» **REQUEST**:
Your reply should consist only of the lines from the one holding "Комплект ограждений" to the last line of the data below, written out exactly and without pictures.

##### DATASET EXTRACT

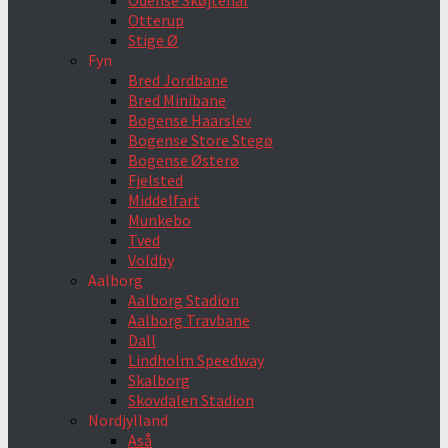
Odense Skøjtehal
Otterup
Stige Ø
Fyn
Bred Jordbane
Bred Minibane
Bogense Haarslev
Bogense Store Stegø
Bogense Østerø
Fjelsted
Middelfart
Munkebo
Tved
Voldby
Aalborg
Aalborg Stadion
Aalborg Travbane
Dall
Lindholm Speedway
Skalborg
Skovdalen Stadion
Nordjylland
Aså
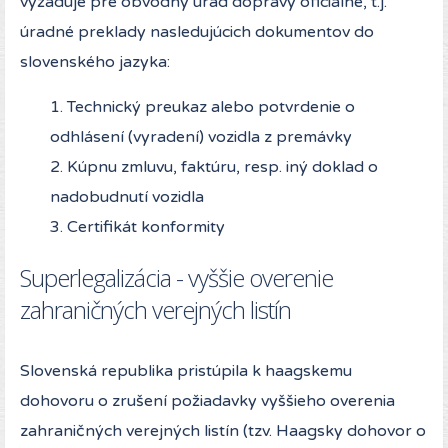
vyžaduje pre obvodný úrad dopravy oficiálne, t.j.
úradné preklady nasledujúcich dokumentov do
slovenského jazyka:
1. Technický preukaz alebo potvrdenie o
odhlásení (vyradení) vozidla z premávky
2. Kúpnu zmluvu, faktúru, resp. iný doklad o
nadobudnutí vozidla
3. Certifikát konformity
Superlegalizácia - vyššie overenie
zahraničných verejných listín
Slovenská republika pristúpila k haagskemu
dohovoru o zrušení požiadavky vyššieho overenia
zahraničných verejných listín (tzv. Haagsky dohovor o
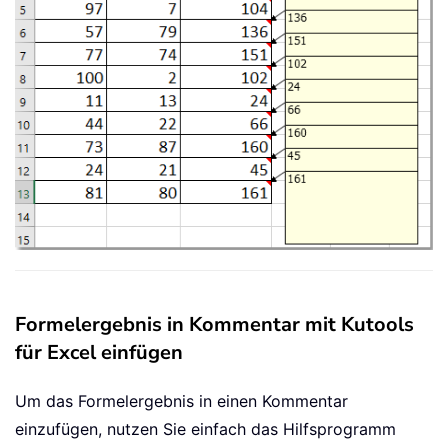
Formelergebnis in Kommentar mit Kutools
für Excel einfügen
Um das Formelergebnis in einen Kommentar
einzufügen, nutzen Sie einfach das Hilfsprogramm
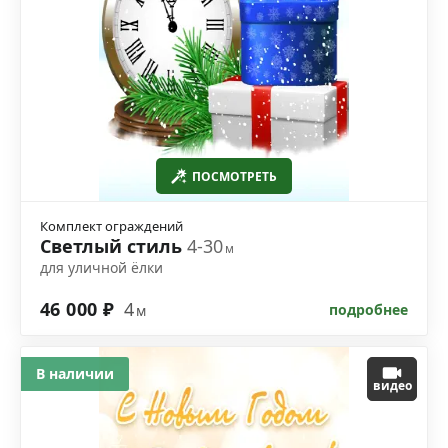
ПОСМОТРЕТЬ
Комплект ограждений
Светлый стиль
4-30
м
для уличной ёлки
46 000 ₽
4
подробнее
м
В наличии
видео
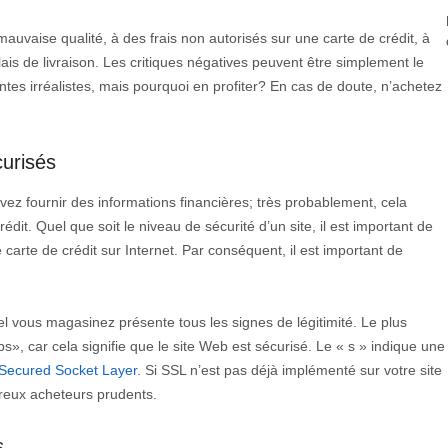
mauvaise qualité, à des frais non autorisés sur une carte de crédit, à
is de livraison. Les critiques négatives peuvent être simplement le
ntes irréalistes, mais pourquoi en profiter? En cas de doute, n’achetez
curisés
ez fournir des informations financières; très probablement, cela
édit. Quel que soit le niveau de sécurité d’un site, il est important de
e carte de crédit sur Internet. Par conséquent, il est important de
l vous magasinez présente tous les signes de légitimité. Le plus
s», car cela signifie que le site Web est sécurisé. Le « s » indique une
Secured Socket Layer
. Si SSL n’est pas déjà implémenté sur votre site
eux acheteurs prudents.
s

##########

» **SOLUTION TO THE EXERCISE**:
Комплект ограждений
Светлый стиль
4-30
м
для уличной ёлки
46 000 ₽
4
подробнее
м
В наличии
видео
mauvaise qualité, à des frais non autorisés sur une carte de crédit, à
is de livraison. Les critiques négatives peuvent être simplement le
ntes irréalistes, mais pourquoi en profiter? En cas de doute, n’achetez
curisés
ez fournir des informations financières; très probablement, cela
édit. Quel que soit le niveau de sécurité d’un site, il est important de
e carte de crédit sur Internet. Par conséquent, il est important de
l vous magasinez présente tous les signes de légitimité. Le plus
s», car cela signifie que le site Web est sécurisé. Le « s » indique une
Secured Socket Layer
. Si SSL n’est pas déjà implémenté sur votre site
eux acheteurs prudents.
s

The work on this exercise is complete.